The implementation of Lincoln's plans were phenomenally successful. ACC had brought sophisticated management and profitability to the thrift. Their ideas were simultaneously new and traditional: by hiring the best and the brightest people in a number of customarily unrelated fields, the synergies developed among them would generate profits exceeding those any discipline alone could produce.

Thus, to the dismay of many of the old guard" in the thrift industry, Lincoln was catapulted into industry preeminence within its first three years through impressive earnings, a high return on assets, and increased net worth -- a pattern of success reminiscent of ACC's success in the homebuilding industry. Modeling itself on ACC's ethic, Lincoln became an important corporate citizen in Arizona and California. It not only caused affordable housing to become available, it went further into the community and sponsored programs for the needy and encouraged its employees to participate in community life and the political process. Contrary to some media-encouraged publicly-held beliefs, Lincoln did not dictate to its employees which activities they should embrace; but, it did preach that every American should participate in community, civic, charitable and religious endeavors. For its employees and the residents of California and Arizona, until its government-orchestrated demise, Lincoln seemed part of America's best dream.

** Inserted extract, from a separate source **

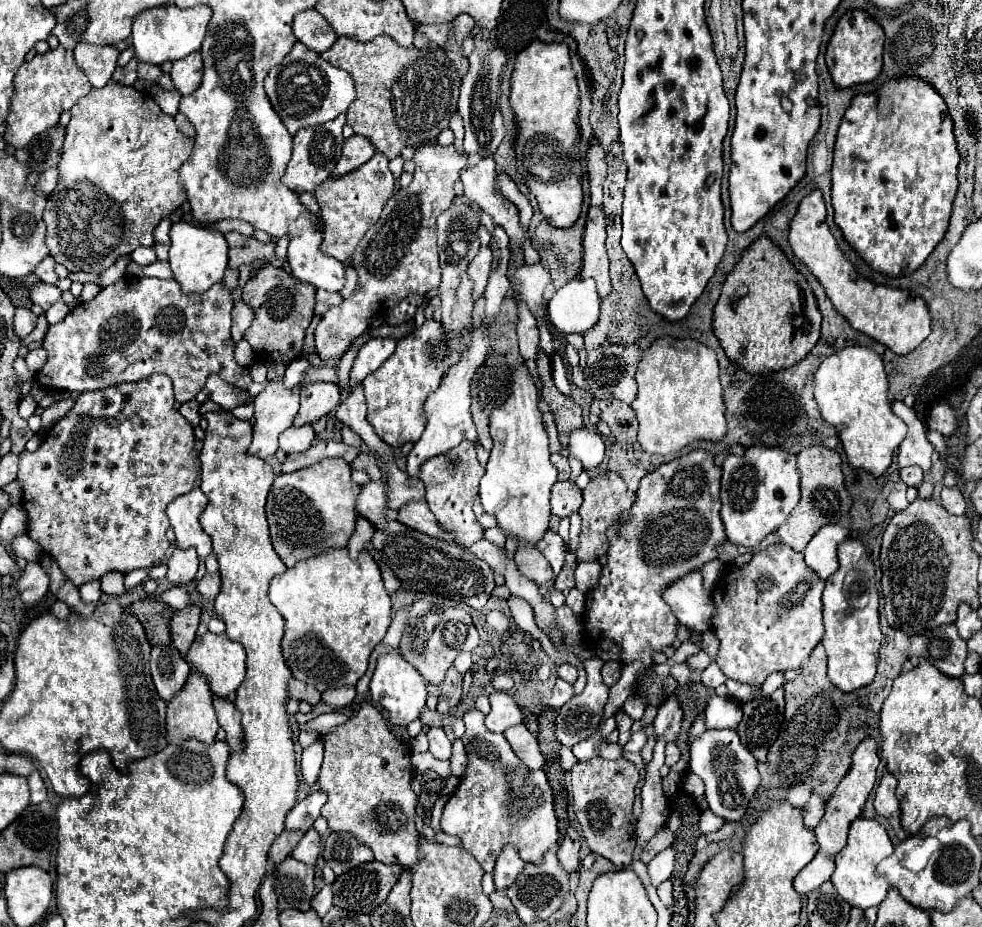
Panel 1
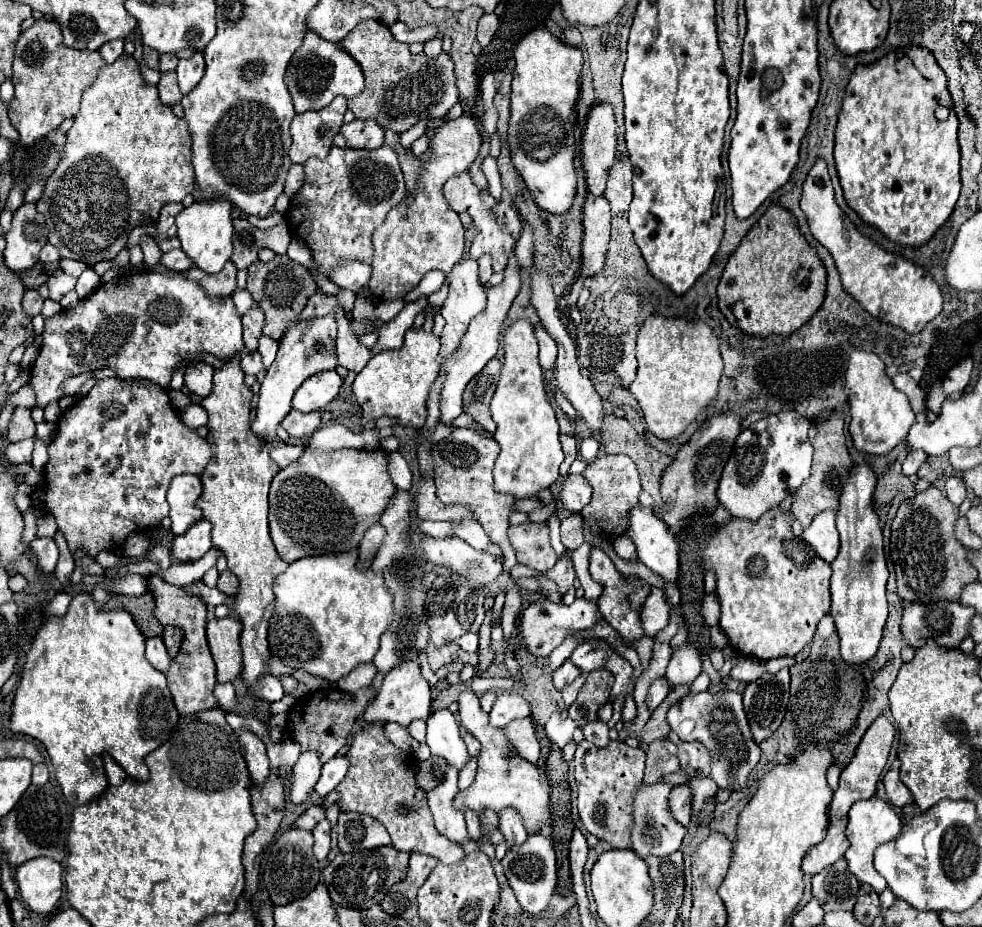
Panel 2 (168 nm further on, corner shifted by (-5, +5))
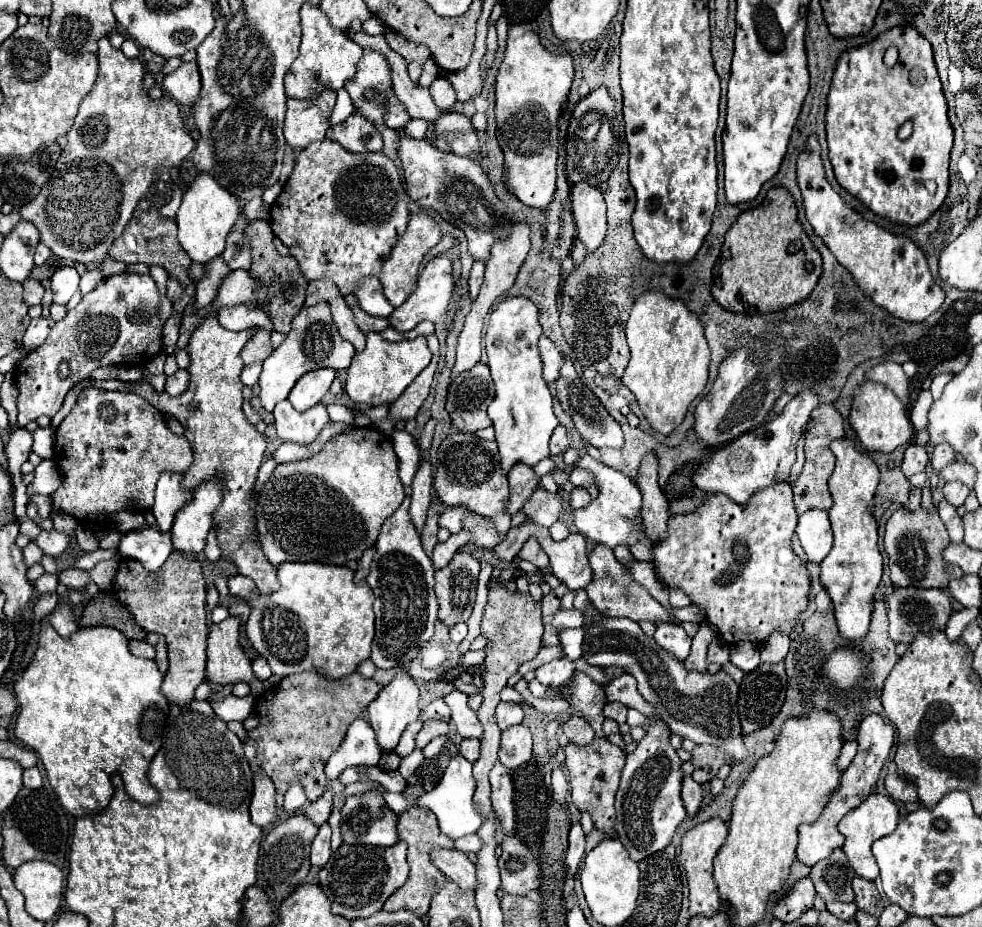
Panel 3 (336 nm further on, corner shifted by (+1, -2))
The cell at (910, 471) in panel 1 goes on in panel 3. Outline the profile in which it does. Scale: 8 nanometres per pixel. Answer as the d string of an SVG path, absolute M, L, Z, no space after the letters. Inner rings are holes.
M909 445L905 449L905 459L903 459L903 473L905 473L905 477L911 477L911 475L923 471L927 461L929 461L927 449L923 449L921 445Z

As ACC and Lincoln moved headlong towards greater successes and profitability, their management moved unknowingly into a headstrong group of old-school regulators. When the Reagan Administration was still young, and deregulation and similar philosophies most alive, Lincoln's regulators were apparently satisfied that Lincoln's management was competent to engage in the activities it undertook and that Lincoln was successful. This changed when former Federal Home Loan Bank Board ("FHLBB") Chairman Edwin J. Gray and some of his FHLBB employees wanted to reregulate and control all savings associations, both federal and state-chartered. They intended to do so by forcing such associations to restrict themselves to the very operations and investments that caused the thrift crisis - and Lincoln's own financial difficulties - in the early 1980's.